Your objective:
Rewrite the listing lines starting at the one that contains "State_1: median 165000, box" and ending at the last line, replacing "whiskers" with "whisker range" and leaving everything else unchanged.

Dataset excerpts section start

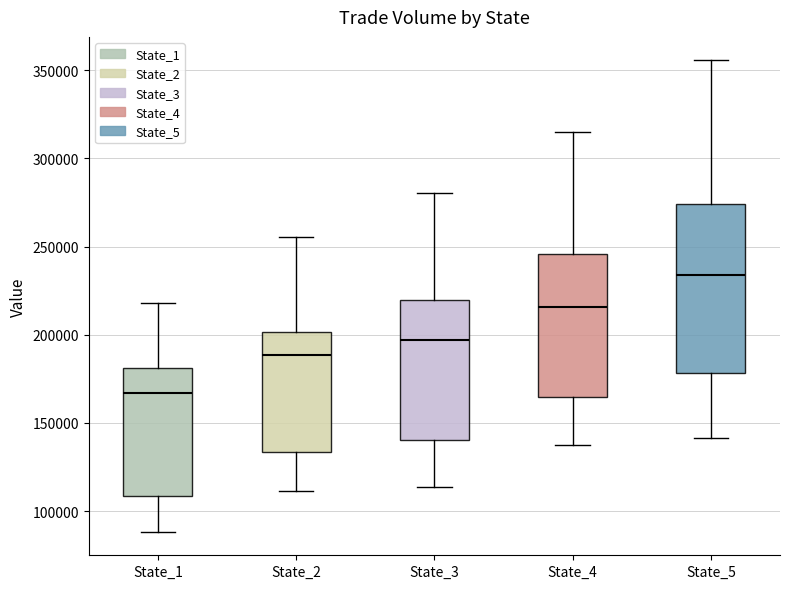

Reading left to right, transcribe this box plot: for each box, give where its median line is, the range the box spans, and where its two whiskers end, as read against the y-axis. The values are not printed on the chart, so give them approximately, as read against the axis.

State_1: median 165000, box 110000 to 180000, whiskers 90000 to 220000
State_2: median 190000, box 135000 to 200000, whiskers 110000 to 255000
State_3: median 195000, box 140000 to 220000, whiskers 115000 to 280000
State_4: median 215000, box 165000 to 245000, whiskers 135000 to 315000
State_5: median 235000, box 180000 to 275000, whiskers 140000 to 355000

Dataset excerpts section end

Task answer:
State_1: median 165000, box 110000 to 180000, whisker range 90000 to 220000
State_2: median 190000, box 135000 to 200000, whisker range 110000 to 255000
State_3: median 195000, box 140000 to 220000, whisker range 115000 to 280000
State_4: median 215000, box 165000 to 245000, whisker range 135000 to 315000
State_5: median 235000, box 180000 to 275000, whisker range 140000 to 355000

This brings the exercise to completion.